[Assignment] Identify all lines in the data containing the string "TopPaste". Copy them out.

[Data supplied]

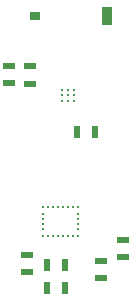
<source format=gbr>
G04 DipTrace 3.0.0.2*
G04 esp32-lighthouse-9dof-single-TopPaste.gbr*
%MOIN*%
G04 #@! TF.FileFunction,Paste,Top*
G04 #@! TF.Part,Single*
%ADD25R,0.035118X0.05874*%
%ADD27R,0.035118X0.027244*%
%ADD29C,0.007874*%
%ADD43R,0.005055X0.00978*%
%ADD45R,0.00978X0.005055*%
%ADD57R,0.041X0.021*%
%ADD59R,0.021X0.041*%
%FSLAX26Y26*%
G04*
G70*
G90*
G75*
G01*
G04 TopPaste*
%LPD*%
D59*
X80000Y125000D3*
X20945D3*
D57*
X-135000Y285000D3*
Y344055D3*
X100000Y-305000D3*
Y-364055D3*
X175000Y-235000D3*
Y-294055D3*
D59*
X-20472Y-320472D3*
X-79528D3*
X-20472Y-395472D3*
X-79528D3*
D57*
X-145000Y-285000D3*
Y-344055D3*
X-205000Y345000D3*
Y285945D3*
D25*
X120079Y510000D3*
D27*
X-120079D3*
D29*
X-29685Y265000D3*
X-10000D3*
X9685D3*
X-29685Y245315D3*
X-10000D3*
X9685D3*
X-29685Y225630D3*
X-10000D3*
X9685D3*
D45*
X24252Y-200394D3*
Y-183465D3*
Y-166535D3*
Y-149606D3*
D43*
Y-126772D3*
X7323D3*
X-9606D3*
X-26535D3*
X-43465D3*
X-60394D3*
X-77323D3*
X-94252D3*
D45*
Y-149606D3*
Y-166535D3*
Y-183465D3*
Y-200394D3*
D43*
Y-223228D3*
X-77323D3*
X-60394D3*
X-43465D3*
X-26535D3*
X-9606D3*
X7323D3*
X24252D3*
M02*

</source>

[Response to this task]
G04 esp32-lighthouse-9dof-single-TopPaste.gbr*
G04 TopPaste*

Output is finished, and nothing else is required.